What is required: Return the records word for word, starting with their first line and ending after the line that contains "genus: Schoenoplectus".

Dataset items:
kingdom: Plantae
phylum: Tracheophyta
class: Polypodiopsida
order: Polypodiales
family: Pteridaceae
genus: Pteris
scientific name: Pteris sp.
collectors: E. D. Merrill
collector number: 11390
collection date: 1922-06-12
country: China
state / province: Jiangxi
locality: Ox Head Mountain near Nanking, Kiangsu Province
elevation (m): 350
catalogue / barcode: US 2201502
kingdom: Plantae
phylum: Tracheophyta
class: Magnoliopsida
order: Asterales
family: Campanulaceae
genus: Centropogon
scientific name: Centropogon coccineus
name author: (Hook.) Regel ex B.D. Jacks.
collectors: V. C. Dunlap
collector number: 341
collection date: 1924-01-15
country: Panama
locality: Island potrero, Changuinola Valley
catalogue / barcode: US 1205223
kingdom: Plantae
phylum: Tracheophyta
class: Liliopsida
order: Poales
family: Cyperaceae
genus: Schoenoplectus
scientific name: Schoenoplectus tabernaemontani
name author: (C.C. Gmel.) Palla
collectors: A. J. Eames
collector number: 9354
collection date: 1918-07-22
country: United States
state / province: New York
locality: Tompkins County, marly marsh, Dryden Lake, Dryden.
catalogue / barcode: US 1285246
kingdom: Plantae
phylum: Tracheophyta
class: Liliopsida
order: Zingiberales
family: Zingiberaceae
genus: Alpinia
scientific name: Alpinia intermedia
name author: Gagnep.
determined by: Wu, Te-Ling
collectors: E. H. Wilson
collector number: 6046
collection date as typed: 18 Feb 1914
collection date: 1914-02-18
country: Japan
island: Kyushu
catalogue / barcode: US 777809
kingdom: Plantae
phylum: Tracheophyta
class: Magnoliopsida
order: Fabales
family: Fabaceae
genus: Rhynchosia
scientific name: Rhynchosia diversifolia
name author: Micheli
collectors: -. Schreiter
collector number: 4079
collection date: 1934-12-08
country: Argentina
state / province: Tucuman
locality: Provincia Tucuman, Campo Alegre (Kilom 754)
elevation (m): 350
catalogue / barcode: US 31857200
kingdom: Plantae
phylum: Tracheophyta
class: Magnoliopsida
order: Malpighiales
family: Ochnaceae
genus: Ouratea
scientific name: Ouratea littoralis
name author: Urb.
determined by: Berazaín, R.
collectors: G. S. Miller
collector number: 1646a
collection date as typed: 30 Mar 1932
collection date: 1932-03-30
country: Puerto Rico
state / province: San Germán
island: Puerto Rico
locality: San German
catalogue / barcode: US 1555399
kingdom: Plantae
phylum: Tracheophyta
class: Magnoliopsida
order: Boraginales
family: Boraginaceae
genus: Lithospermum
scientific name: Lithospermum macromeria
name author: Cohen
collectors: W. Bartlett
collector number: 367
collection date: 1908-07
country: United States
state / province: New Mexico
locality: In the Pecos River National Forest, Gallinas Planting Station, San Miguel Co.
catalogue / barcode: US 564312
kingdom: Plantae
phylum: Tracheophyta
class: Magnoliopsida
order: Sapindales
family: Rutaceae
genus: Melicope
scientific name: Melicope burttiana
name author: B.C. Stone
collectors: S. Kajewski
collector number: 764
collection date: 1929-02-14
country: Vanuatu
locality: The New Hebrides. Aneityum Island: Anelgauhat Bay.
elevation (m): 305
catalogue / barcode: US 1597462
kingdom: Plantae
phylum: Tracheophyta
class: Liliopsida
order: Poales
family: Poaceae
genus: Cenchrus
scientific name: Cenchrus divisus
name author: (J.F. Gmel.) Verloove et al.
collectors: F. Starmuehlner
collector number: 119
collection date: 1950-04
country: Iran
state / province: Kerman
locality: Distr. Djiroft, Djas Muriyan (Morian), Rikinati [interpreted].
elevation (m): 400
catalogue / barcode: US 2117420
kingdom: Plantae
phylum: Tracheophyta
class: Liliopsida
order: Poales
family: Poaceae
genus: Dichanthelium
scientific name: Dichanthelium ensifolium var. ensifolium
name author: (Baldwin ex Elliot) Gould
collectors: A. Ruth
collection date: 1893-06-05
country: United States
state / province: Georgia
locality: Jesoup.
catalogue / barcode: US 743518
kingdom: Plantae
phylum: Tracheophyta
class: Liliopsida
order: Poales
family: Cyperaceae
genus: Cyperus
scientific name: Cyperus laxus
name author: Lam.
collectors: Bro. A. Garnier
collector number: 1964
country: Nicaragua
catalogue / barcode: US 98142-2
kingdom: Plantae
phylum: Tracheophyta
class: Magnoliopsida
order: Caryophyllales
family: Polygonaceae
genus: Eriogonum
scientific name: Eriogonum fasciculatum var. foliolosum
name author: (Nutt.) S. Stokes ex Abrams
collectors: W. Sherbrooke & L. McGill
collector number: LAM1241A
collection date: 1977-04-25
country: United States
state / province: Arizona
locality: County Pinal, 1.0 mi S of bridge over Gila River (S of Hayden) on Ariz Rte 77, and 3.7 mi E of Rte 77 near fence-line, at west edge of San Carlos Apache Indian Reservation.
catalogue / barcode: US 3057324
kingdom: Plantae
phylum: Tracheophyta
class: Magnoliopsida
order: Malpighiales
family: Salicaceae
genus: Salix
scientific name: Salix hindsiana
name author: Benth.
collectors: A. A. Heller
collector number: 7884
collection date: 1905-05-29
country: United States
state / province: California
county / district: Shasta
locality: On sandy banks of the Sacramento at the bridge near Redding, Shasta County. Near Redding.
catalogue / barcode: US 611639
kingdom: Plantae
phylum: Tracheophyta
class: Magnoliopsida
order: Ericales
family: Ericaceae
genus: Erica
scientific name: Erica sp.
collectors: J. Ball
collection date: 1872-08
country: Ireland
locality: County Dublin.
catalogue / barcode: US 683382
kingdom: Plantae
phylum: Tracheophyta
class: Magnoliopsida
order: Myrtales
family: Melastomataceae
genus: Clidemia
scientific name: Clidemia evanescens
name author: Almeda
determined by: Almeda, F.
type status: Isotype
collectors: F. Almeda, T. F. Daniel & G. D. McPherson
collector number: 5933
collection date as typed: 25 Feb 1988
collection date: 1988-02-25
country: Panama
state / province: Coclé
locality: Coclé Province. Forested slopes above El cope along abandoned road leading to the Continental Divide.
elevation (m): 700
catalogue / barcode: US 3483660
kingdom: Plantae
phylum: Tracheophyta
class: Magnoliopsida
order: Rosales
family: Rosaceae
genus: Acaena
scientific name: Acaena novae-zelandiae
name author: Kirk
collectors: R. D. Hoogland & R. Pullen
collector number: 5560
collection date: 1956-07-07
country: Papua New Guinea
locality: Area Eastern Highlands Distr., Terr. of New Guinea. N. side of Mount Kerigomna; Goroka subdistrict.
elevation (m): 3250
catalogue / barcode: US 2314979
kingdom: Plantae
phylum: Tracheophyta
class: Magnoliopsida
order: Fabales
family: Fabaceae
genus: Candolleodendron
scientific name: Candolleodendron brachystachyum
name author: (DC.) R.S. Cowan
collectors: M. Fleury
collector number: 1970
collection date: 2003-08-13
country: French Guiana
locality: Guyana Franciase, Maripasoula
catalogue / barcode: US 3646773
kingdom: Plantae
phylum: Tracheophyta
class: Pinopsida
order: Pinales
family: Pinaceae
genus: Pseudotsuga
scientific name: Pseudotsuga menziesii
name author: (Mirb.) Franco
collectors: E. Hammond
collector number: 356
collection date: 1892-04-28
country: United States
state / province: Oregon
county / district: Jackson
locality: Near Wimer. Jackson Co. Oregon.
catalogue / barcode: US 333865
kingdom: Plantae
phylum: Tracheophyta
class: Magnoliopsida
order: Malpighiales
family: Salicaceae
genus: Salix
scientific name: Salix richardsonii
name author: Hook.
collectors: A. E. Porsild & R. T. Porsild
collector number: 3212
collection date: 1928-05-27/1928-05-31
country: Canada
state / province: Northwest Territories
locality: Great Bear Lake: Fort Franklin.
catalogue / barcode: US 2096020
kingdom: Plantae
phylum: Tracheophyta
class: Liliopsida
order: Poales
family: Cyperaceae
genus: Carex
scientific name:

Solution for this task:
kingdom: Plantae
phylum: Tracheophyta
class: Polypodiopsida
order: Polypodiales
family: Pteridaceae
genus: Pteris
scientific name: Pteris sp.
collectors: E. D. Merrill
collector number: 11390
collection date: 1922-06-12
country: China
state / province: Jiangxi
locality: Ox Head Mountain near Nanking, Kiangsu Province
elevation (m): 350
catalogue / barcode: US 2201502
kingdom: Plantae
phylum: Tracheophyta
class: Magnoliopsida
order: Asterales
family: Campanulaceae
genus: Centropogon
scientific name: Centropogon coccineus
name author: (Hook.) Regel ex B.D. Jacks.
collectors: V. C. Dunlap
collector number: 341
collection date: 1924-01-15
country: Panama
locality: Island potrero, Changuinola Valley
catalogue / barcode: US 1205223
kingdom: Plantae
phylum: Tracheophyta
class: Liliopsida
order: Poales
family: Cyperaceae
genus: Schoenoplectus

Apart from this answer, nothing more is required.